Arbitrage-Free Pricing of XVA - Part II: PDE Representation and Numerical Analysis
Maxim Bichuch, Agostino Capponi, Stephan Sturm

TL;DR
This paper develops a PDE framework for arbitrage-free XVA pricing, incorporating funding, repo, collateral asymmetries, and early termination, with proofs of solution uniqueness and numerical analysis of key risk factors.
Contribution
It introduces a PDE approach for XVA pricing that accounts for complex market asymmetries and counterparty risk, with rigorous proof of solution existence and uniqueness.
Findings
Funding costs significantly impact XVA values.
Repo rate asymmetries influence valuation adjustments.

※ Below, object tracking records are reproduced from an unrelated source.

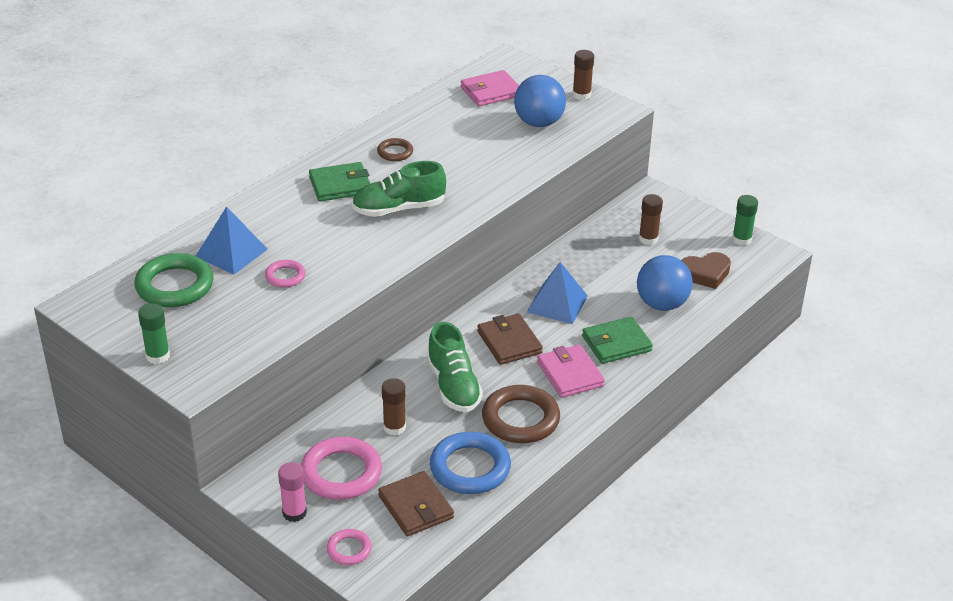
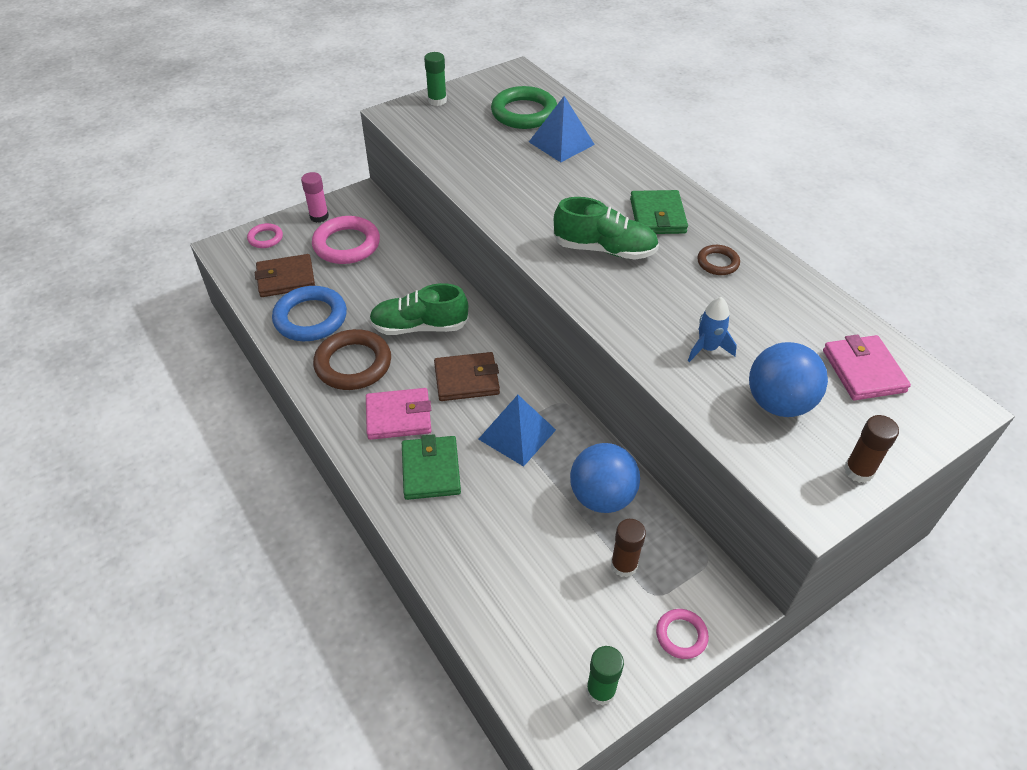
camera: 105 degrees right, 10 degrees up
(285, 276) = (515, 167): pink ring -> pink ring (681, 635)
(394, 427) = (384, 281): brown glue stick -> none
(399, 209) = (604, 249): green shoe -> green shoe turned 105 degrees clockwise
(498, 152) = (707, 348): none -> blue rocket
(662, 304) = (485, 537): blue ball -> blue ball (602, 497)
(705, 273) = (532, 610): brown heart -> none

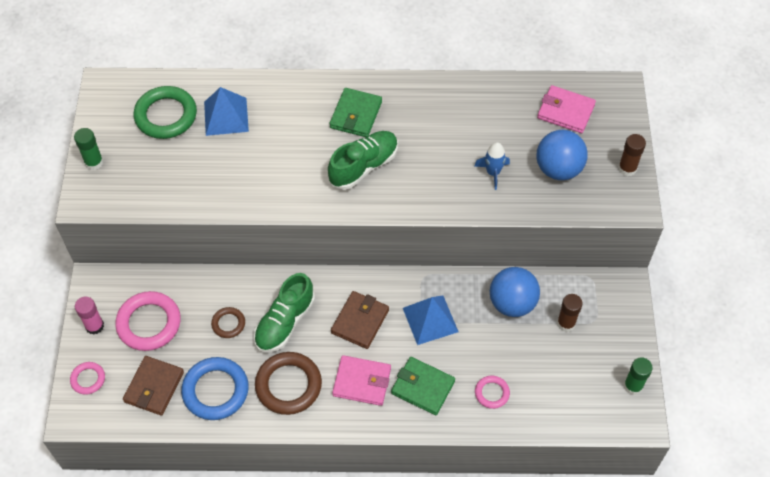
camera: 55 degrees left, 10 degrees up
(398, 417) = (362, 382): pink wallet -> pink wallet turned 75 degrees clockwise
(657, 216) = (356, 115): green wallet -> green wallet turned 75 degrees clockwise
(681, 635) = (627, 325): pink ring -> pink ring (492, 393)
(717, 263) = (426, 114): brown ring -> brown ring (228, 324)

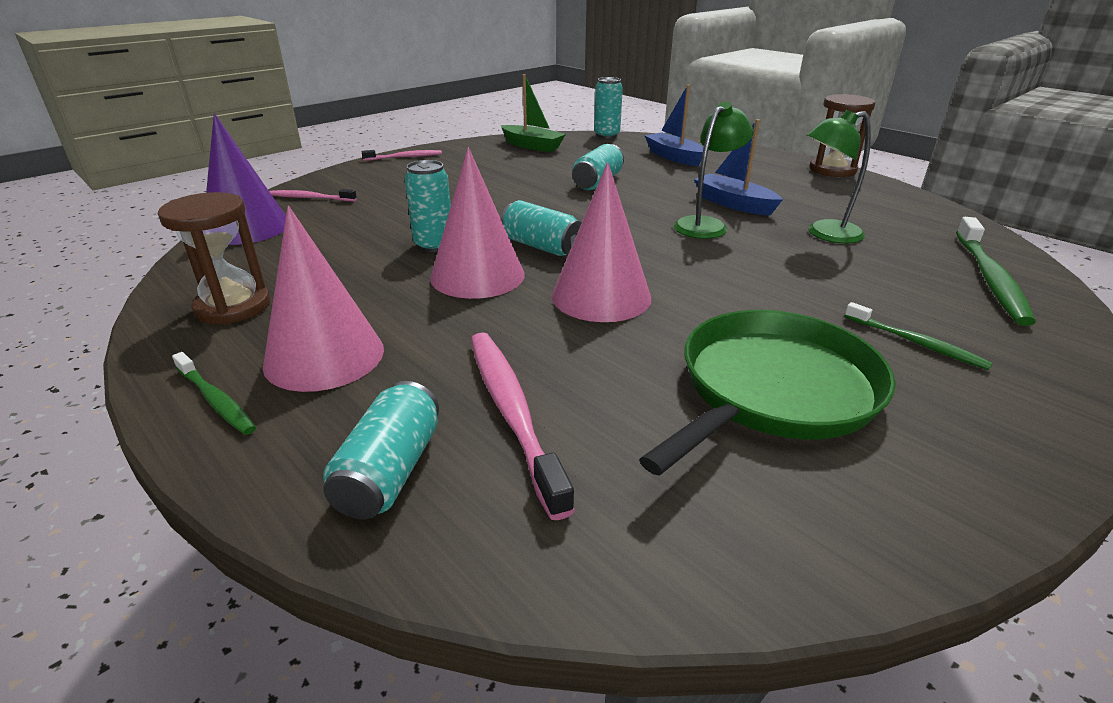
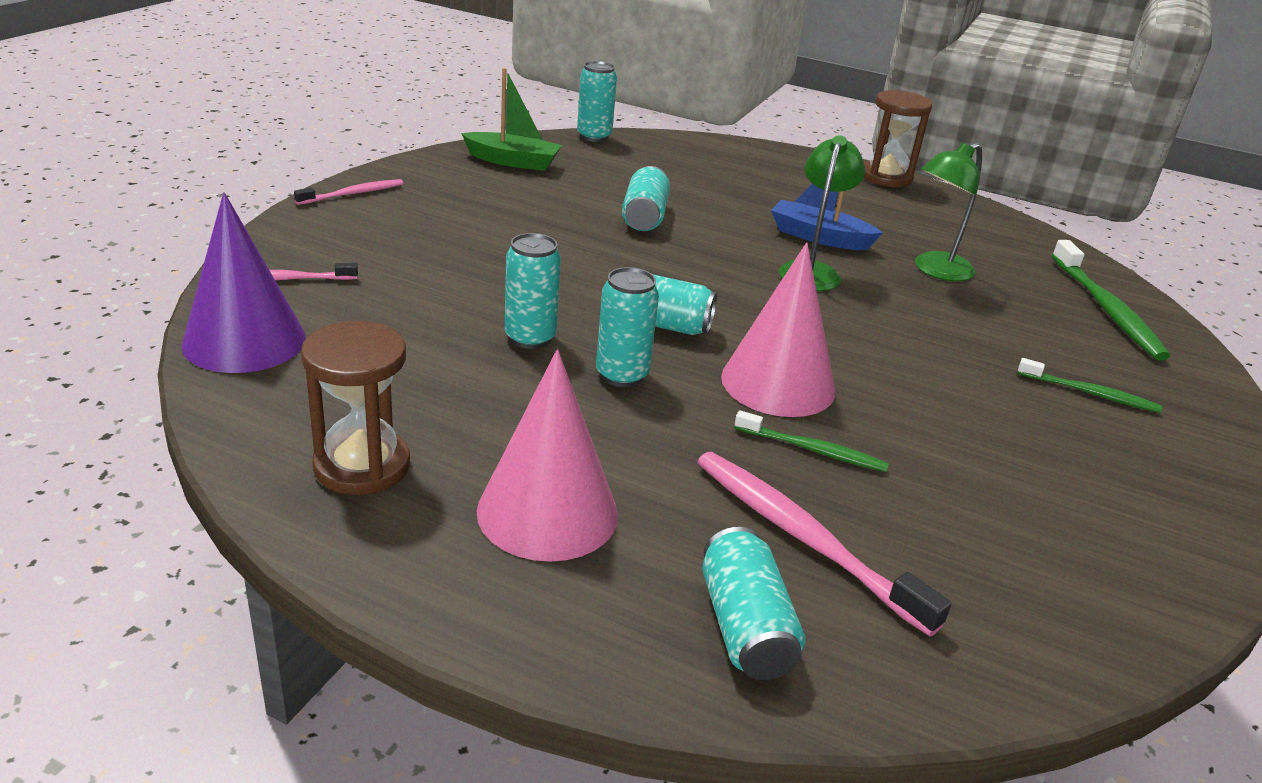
camera: 25 degrees left, 0 degrees up
(216, 400) = (478, 591): green toothbrush -> green toothbrush (813, 450)
(477, 275) = (622, 375): pink cone -> turquoise can
(674, 157) = (703, 169): blue boat -> none
(773, 390) = (1010, 466): green pan -> none

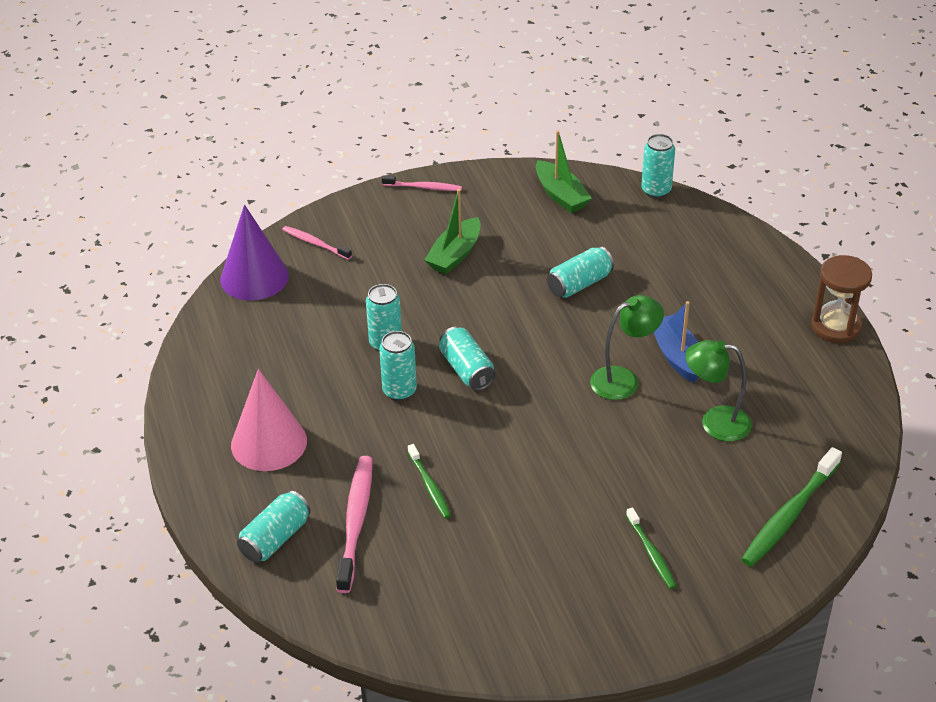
camera: 50 degrees right, 10 degrees up
(362, 466) = (226, 376): brown hourglass -> none
(480, 235) = (455, 255): none -> green boat
(778, 383) = (473, 441): pink cone -> none

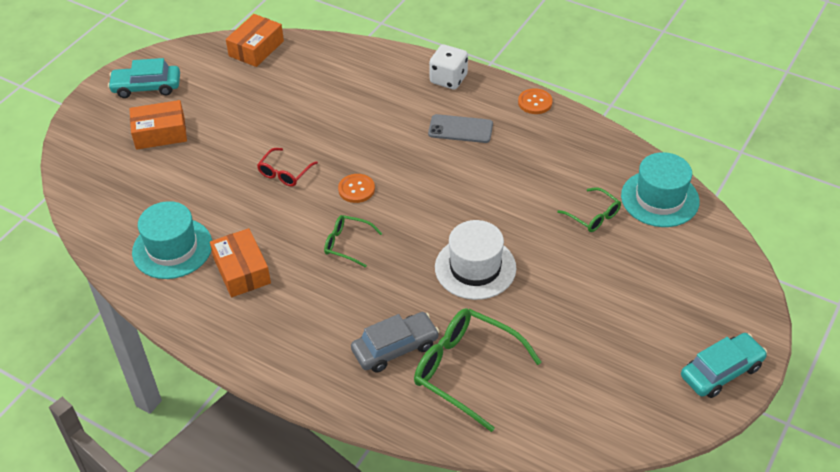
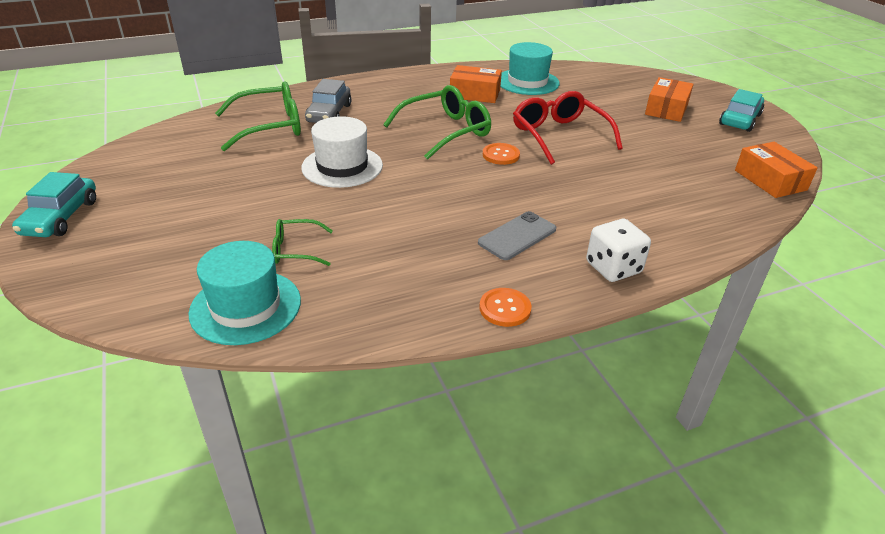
camera: 125 degrees right, 10 degrees down
(284, 173) = (559, 136): red glasses -> red glasses, size x1.86
(347, 244) = (446, 131): green glasses -> green glasses, size x1.86

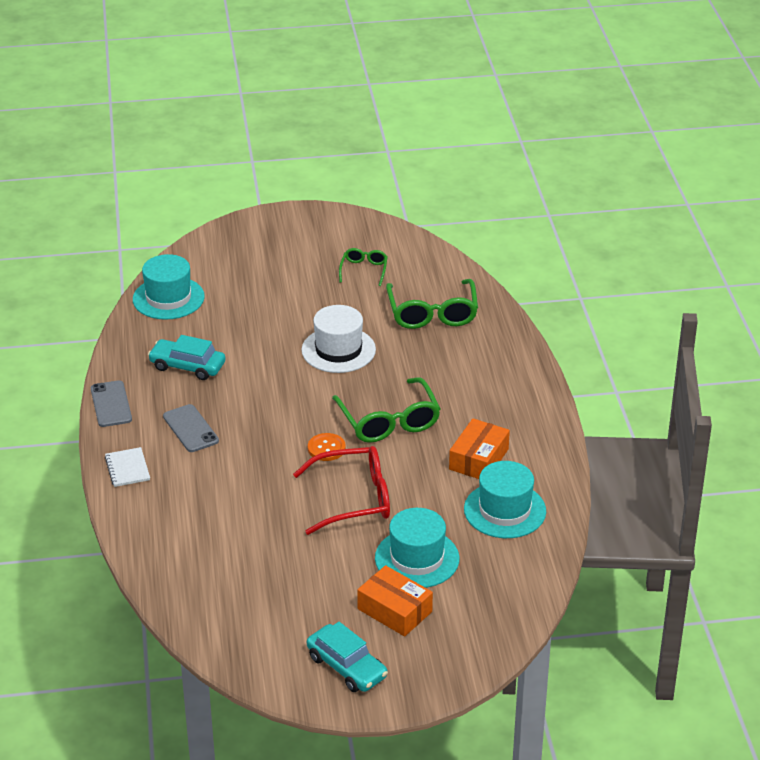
camera: 105 degrees right, 0 degrees up
(61, 217) = (309, 221): turquoise car -> turquoise car (187, 366)
(296, 250) = (222, 320): green glasses -> green glasses (364, 270)
(329, 113) = (452, 350): grey car -> none
(505, 308) = (111, 404): orange button -> grey phone
(605, 106) = (417, 558): none -> turquoise hat
(613, 268) = (127, 468): white dice -> white notebook
(770, 180) = (207, 625): orange box -> none

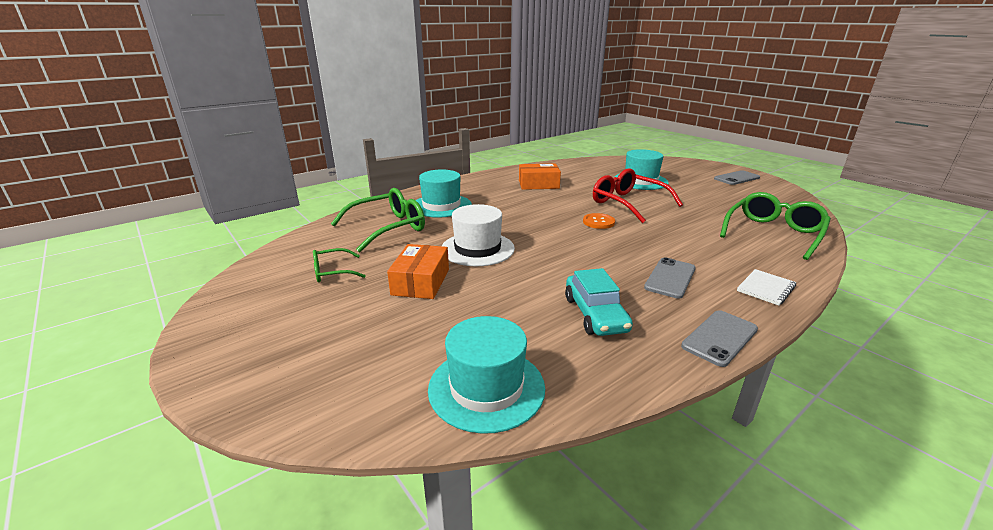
camera: 120 degrees left, 10 degrees down
(346, 667) = (737, 178): turquoise car -> grey phone
(389, 421) = (540, 212): green glasses -> green glasses (773, 233)
(395, 610) = (683, 178): orange box -> orange box (420, 282)
(505, 510) = (570, 173): turquoise hat -> turquoise hat (441, 206)

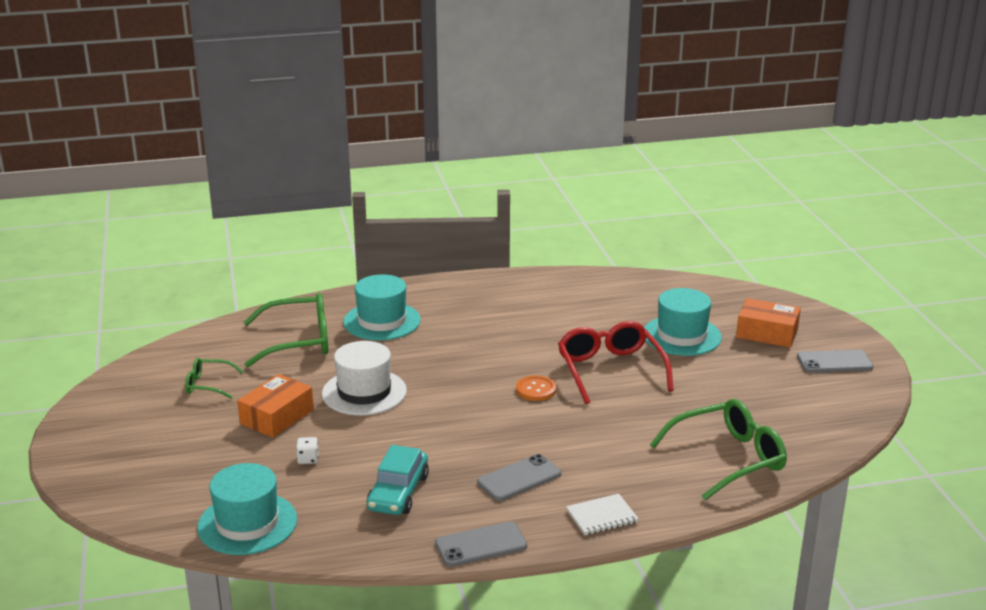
camera: 25 degrees right, 0 degrees up
(484, 308) = (308, 459): none -> white dice
(538, 184) = (535, 311): orange box -> orange box (767, 333)

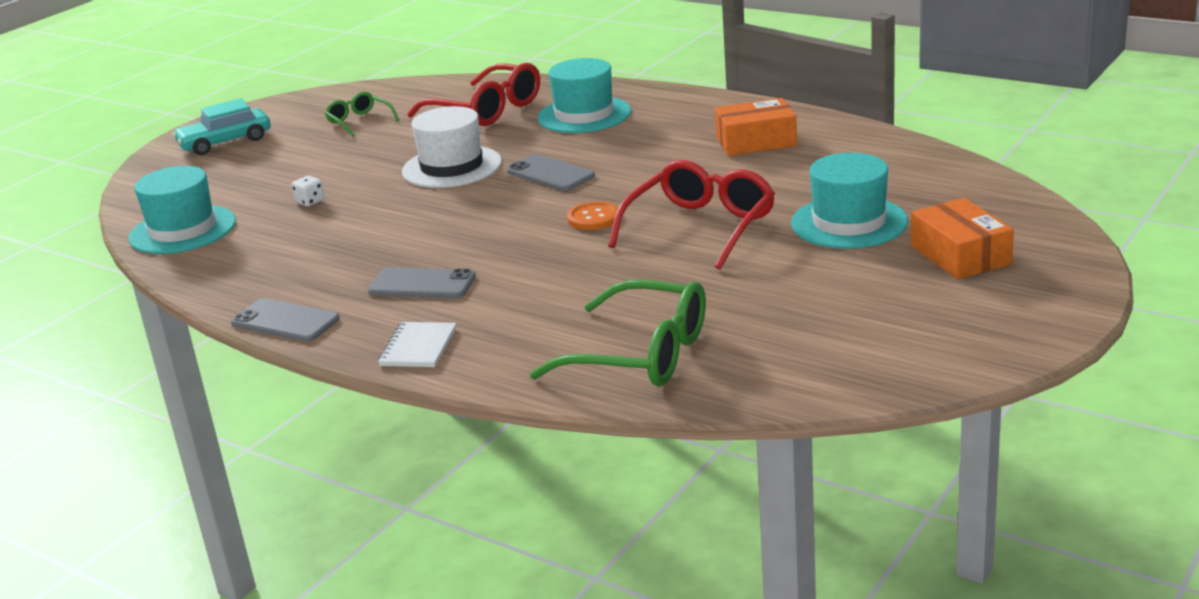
camera: 50 degrees right, 0 degrees up
(276, 417) = (354, 162): orange box -> orange box (756, 141)
(298, 341) = (486, 110): green glasses -> red glasses
(398, 492) = (315, 253): turquoise car -> turquoise car (225, 142)
(602, 516) = (418, 347): white notebook -> white notebook turned 75 degrees clockwise
(834, 362) = (982, 315): grey phone -> grey phone (550, 174)

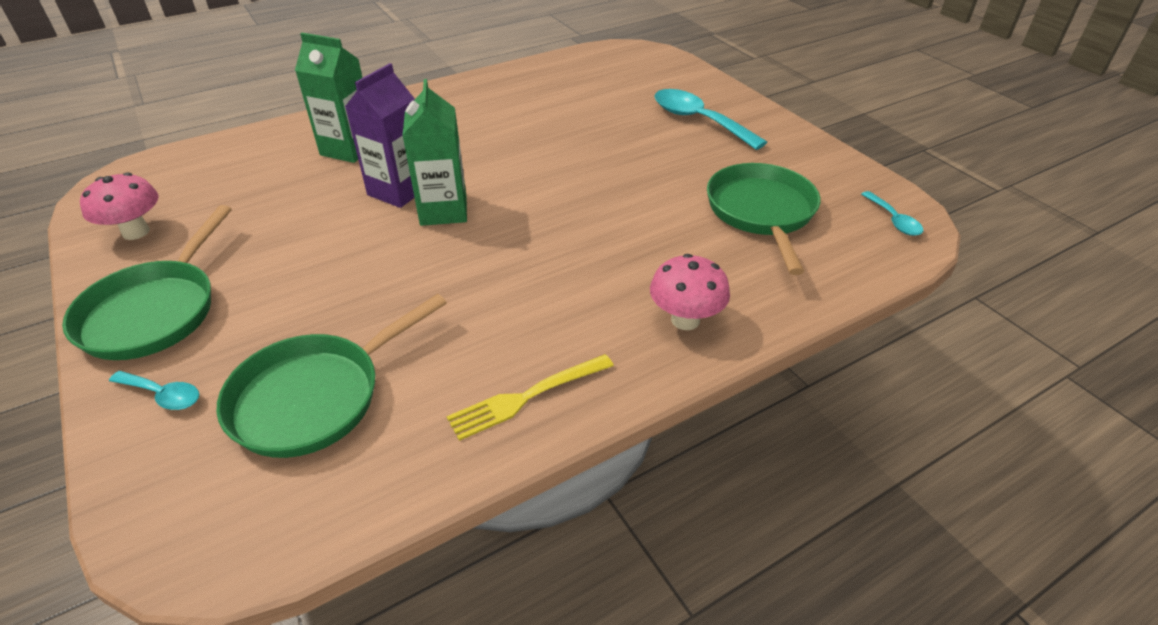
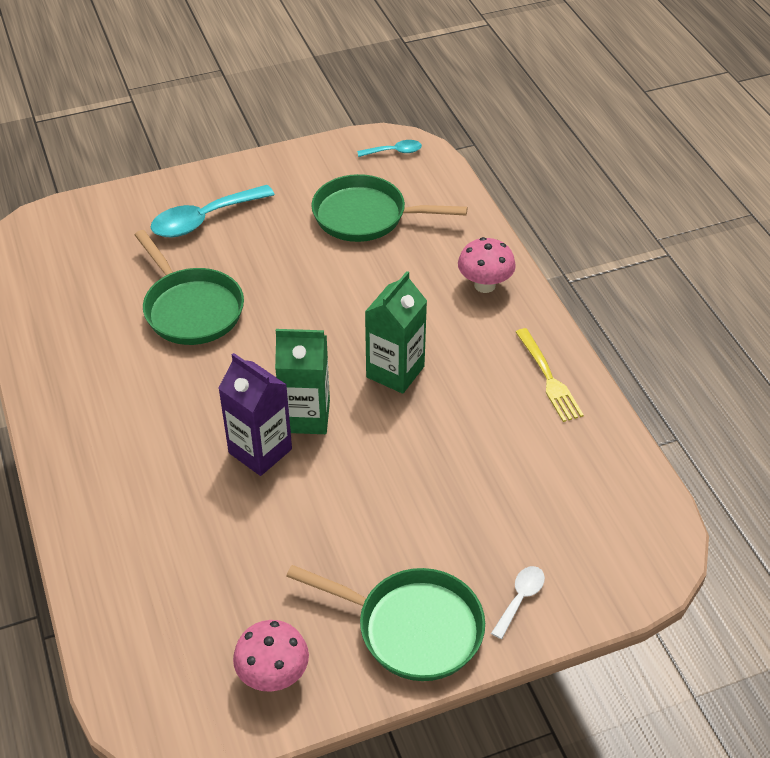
camera: 80 degrees left, 5 degrees up
(163, 395) = (520, 598): turquoise spoon -> white spoon
(315, 396) = (534, 498): green pan -> green pan (191, 308)
(348, 149) = (159, 496): green carton -> green carton (395, 372)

Counterparty credit risk affects early termination valuation.
Abstract
We study the semilinear partial differential equation (PDE) associated with the non-linear BSDE characterizing buyer's and seller's XVA in a framework that allows for asymmetries in funding, repo and collateral rates, as well as for early contract termination due to counterparty credit risk. We show the existence of a unique classical solution to the PDE by first proving the existence and uniqueness of a viscosity solution and then its regularity. We use the uniqueness result to conduct a thorough numerical study illustrating how funding costs, repo rates, and counterparty credit risk contribute to determine the total valuation adjustment.